Aí, no fundo do poço das desgraças que pulverizaram a sua casa e a sua vida, o Job amadurecido pela dor na carne exprime-se em oração. Vira-se para Deus. Quando a dor do corpo atinge a alma, desperta a consciência da ligação do humano ao divino: «O Senhor o deu, o Senhor o tirou. Bendito seja o nome do Senhor» (1,21). Vêm à memória as palavras da ópera Parsifal de Richard Wagner: «A ferida, só a pode fechar a lança que a abriu». Tamanha desgraça – pensava a sabedoria tradicional de Israel, como ainda pensa muita gente hoje – só pode provir de Deus; e só Deus a pode remediar. Job aprenderá, na escuta da palavra de Deus (38,1-42,6), que só Ele dá sentido último à dor humana, mas que ela não é causada por Ele. De qualquer forma, perante a noite escura do ‘excesso da dor’, Job, em nome da humanidade, precisava de a gritar a Deus; porque ela é surda, para não aparecer absurda só Deus a poderia escutar e transfigurar, até porque, se a calasse, ela agravar-se-ia. É num percurso de descoberta espiritual que Job afoga – ou afaga? – a sua ferida. E uma das trajectórias do livro é a da oração. Conta a sua própria história de sofrimento fazendo oração. Entrançando a oração com a dor, quer compreender-se a si próprio e faz-nos reconhecer a humanidade comum a que pertencemos e o drama que nos habita, no entrançado dos fios que nos ligam uns aos outros e na solidão que nos angustia ou nos salva em Deus. Com a sua oração, Job transporta consigo a humanidade e eleva-a para Deus.

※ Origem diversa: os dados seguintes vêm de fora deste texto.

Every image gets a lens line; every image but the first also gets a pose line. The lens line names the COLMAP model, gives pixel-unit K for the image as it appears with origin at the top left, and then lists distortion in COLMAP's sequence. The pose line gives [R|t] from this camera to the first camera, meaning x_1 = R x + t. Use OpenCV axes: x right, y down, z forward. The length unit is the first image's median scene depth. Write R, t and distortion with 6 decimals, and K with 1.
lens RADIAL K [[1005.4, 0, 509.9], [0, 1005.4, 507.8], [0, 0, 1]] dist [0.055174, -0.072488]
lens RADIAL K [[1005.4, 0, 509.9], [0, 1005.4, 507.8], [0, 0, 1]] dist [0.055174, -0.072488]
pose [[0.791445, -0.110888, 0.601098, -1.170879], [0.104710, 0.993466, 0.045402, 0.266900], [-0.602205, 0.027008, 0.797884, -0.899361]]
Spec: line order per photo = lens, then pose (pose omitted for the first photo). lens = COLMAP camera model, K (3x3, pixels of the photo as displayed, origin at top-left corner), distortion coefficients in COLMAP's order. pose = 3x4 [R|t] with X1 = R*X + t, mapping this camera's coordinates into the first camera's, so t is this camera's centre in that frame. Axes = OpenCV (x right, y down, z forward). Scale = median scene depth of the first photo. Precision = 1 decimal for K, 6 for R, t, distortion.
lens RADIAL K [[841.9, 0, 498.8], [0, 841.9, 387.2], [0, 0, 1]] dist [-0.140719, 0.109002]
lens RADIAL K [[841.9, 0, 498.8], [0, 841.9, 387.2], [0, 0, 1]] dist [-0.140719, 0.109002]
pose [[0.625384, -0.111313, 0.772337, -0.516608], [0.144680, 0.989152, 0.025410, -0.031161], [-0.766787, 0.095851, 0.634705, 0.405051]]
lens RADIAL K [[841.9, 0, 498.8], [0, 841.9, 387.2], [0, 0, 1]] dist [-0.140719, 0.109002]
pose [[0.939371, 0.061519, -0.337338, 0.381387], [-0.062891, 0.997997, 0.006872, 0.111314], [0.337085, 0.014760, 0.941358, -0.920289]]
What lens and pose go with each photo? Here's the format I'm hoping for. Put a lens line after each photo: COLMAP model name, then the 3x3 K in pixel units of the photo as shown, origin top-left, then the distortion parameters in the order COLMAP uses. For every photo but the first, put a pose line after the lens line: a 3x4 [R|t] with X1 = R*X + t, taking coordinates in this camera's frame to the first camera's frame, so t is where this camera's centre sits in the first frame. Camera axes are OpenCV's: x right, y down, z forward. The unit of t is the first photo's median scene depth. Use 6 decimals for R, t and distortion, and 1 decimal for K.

Com Job aprende-se que a oração é atitude total, instância última da vida em qualquer circunstância. A sua finalidade não é tanto satisfazer pedidos a Deus ou evitar sofrimentos ou alcançar conquistas. Ela é a porta para um reino que se entreabre diante de nós pondo-nos diante do Mistério. O livro põe Job diante do sofrimento, porque este é o que nos põe em contacto radical com nós mesmos: leva-nos de uma vida à flor da pele, vivida automaticamente, para a consciência do que é viver. Ora, isso mesmo faz a oração: corta no vivo da nossa existência e inculca em nós a ideia de que, para aceitar a dor extrema, é preciso estar descalços, como diante do Mistério, pois ela descalça todas as nossas seguranças e desperta todas as defesas possíveis. «Então Job caiu por terra em adoração e disse: Nu saí do ventre da minha mãe e nu para lá voltarei; o Senhor o deu, o Senhor o tirou; bendito seja o nome do Senhor» (1,20-21).